As I had done in my two previous jobs, I took initiative to invent programming solutions for special problems. It was not a far step from my days as an organizer applying the “mass line”. Just like in the old struggles, success depended on listening to people’s needs and offering one after another iteration of a way forward. Always the key was to stay close to the users and then bring to bear all positive factors. Once I wrote a program to display the layout of a banquet room for an easy way to do seating assignments. I couldn’t figure out how to position ten chairs around a table in the computer screen. My sons had a great math teacher at Franklin Fine Arts at the time. “That’s easy,” he said, “Just use a cosine formula from trigonometry”.
Always feeling that I had come into my career late and that I was carrying a lot of former baggage, I drove myself hard. If I over produced, I reasoned, I would have the freedom to experiment and learn new things. As I climbed the ladder into more corporate settings, this freelancing style was not as easy. Additionally, I began to run into the requirement to constantly upgrade and diversify my skills. I was heavily committed to programming in Visual FoxPro. But around this time, Microsoft bought the language and began giving off not-too-subtle hints that it would be eventually phased out.

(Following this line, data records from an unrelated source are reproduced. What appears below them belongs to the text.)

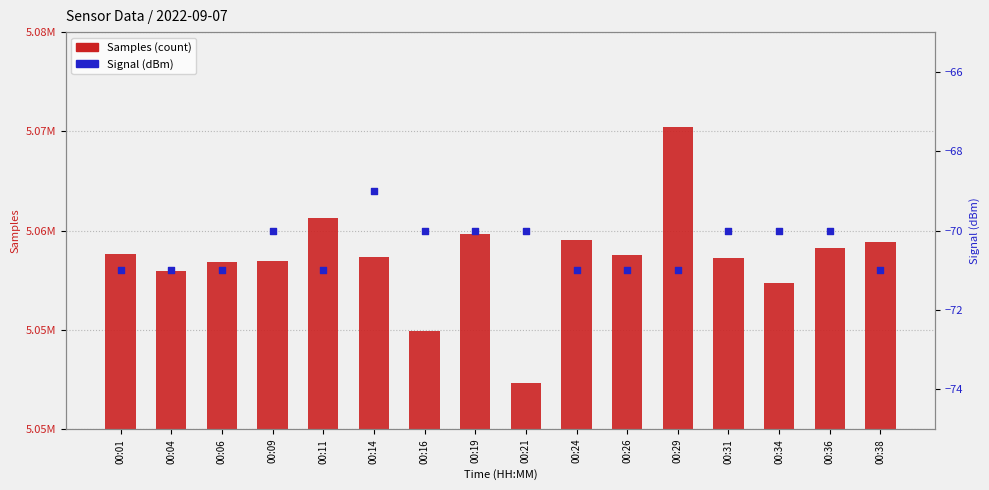

Which series has the largest Y range (max minus min)?

Samples (count)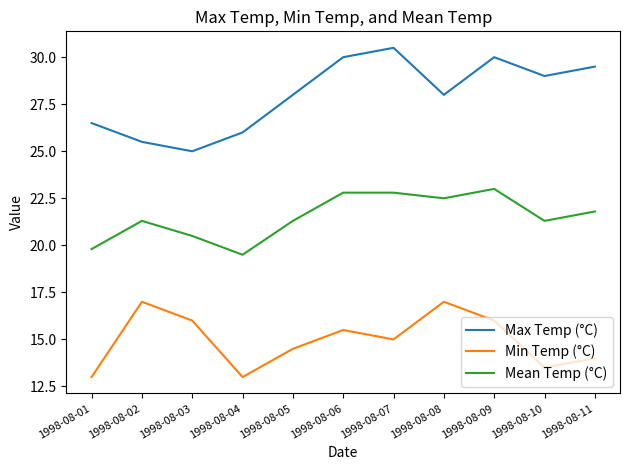

The Mean Temp (°C) series shows 12.1 at 1998-08-07. True or false?

False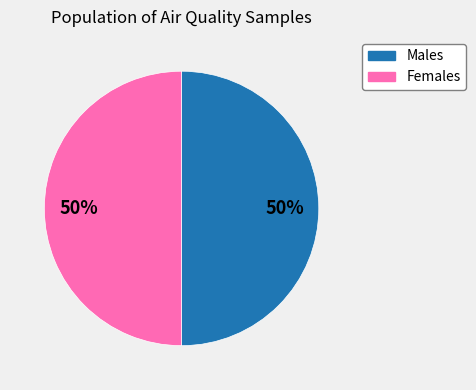

To the nearest percent, what is the average slice percentage?

50%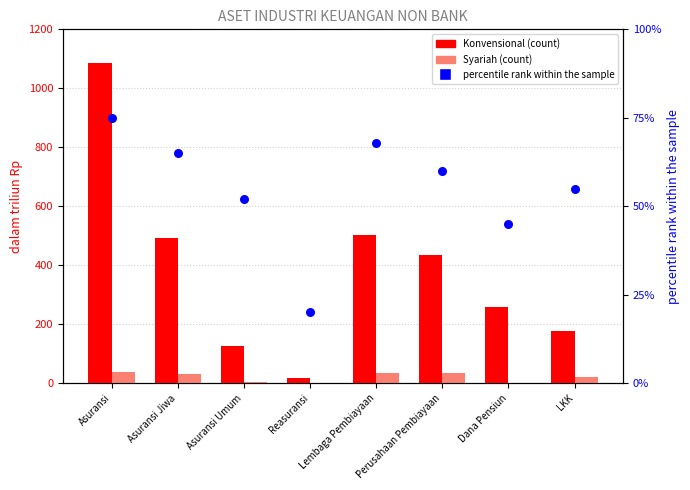

Is the value of Syariah (count) at Asuransi Umum greater than the value of percentile rank within the sample at Lembaga Pembiayaan?

No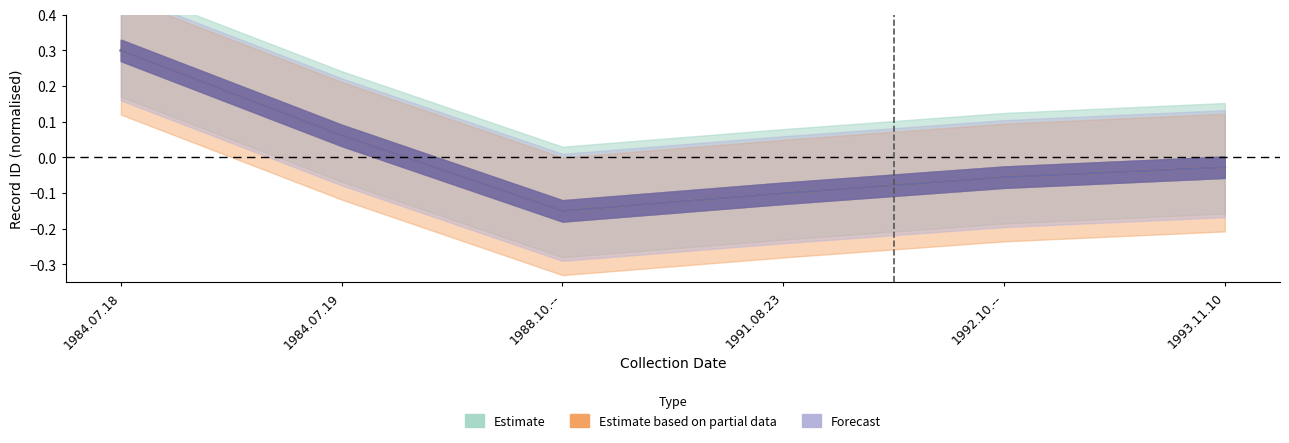

Which category has the lowest value across all series?

1988.10.--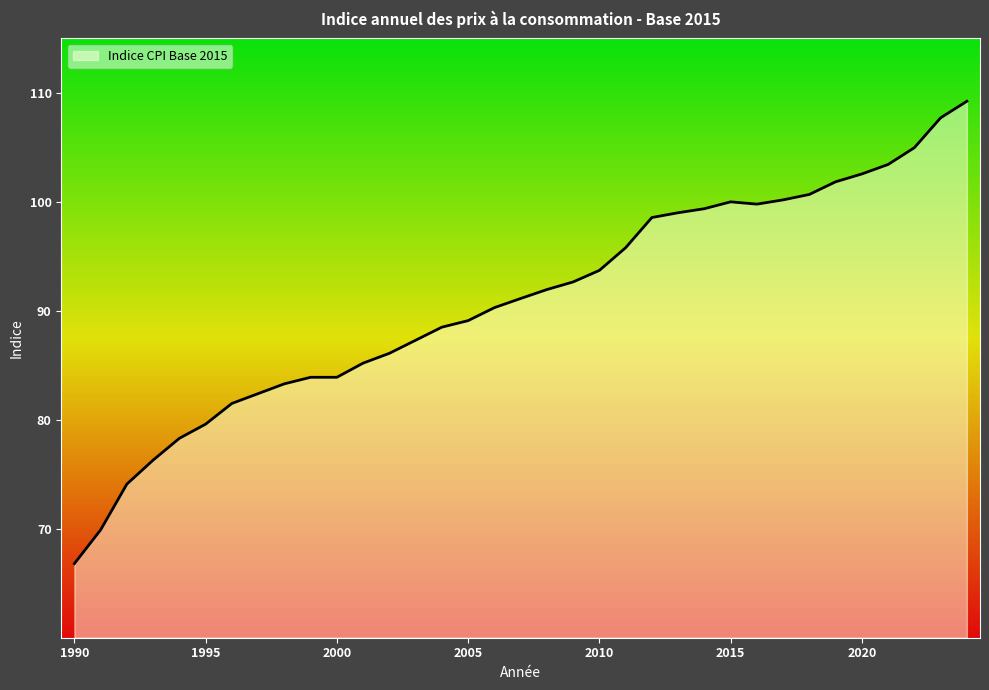

What is the greatest value displayed?

109.2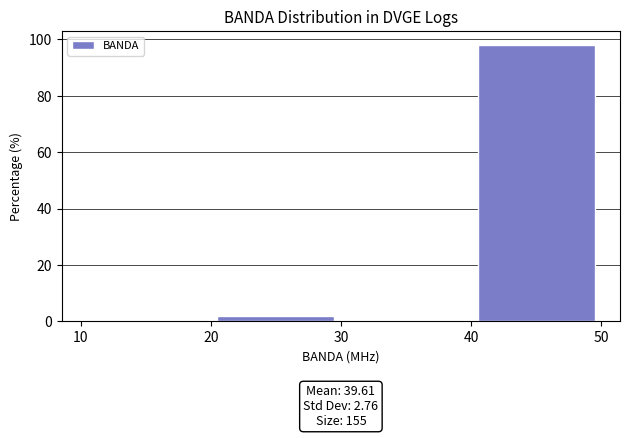

Which range on the x-axis has the tallest bar?

40 to 50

At American Dietetic, a new director of IT started tracking my efforts more closely. One day I received an email which he had mistakenly copied to me. It said, “Here’s a good website for Bill – Just FoxPro Jobs”. I saw the handwriting on the wall. I jumped when another FoxPro opportunity appeared at Harris Associates, a boutique investment firm at Madison and LaSalle. Landing there, I experienced a full confirmation of my earlier hopes. They wanted me for my skill and did not care a whit about the drug conviction from ten years earlier.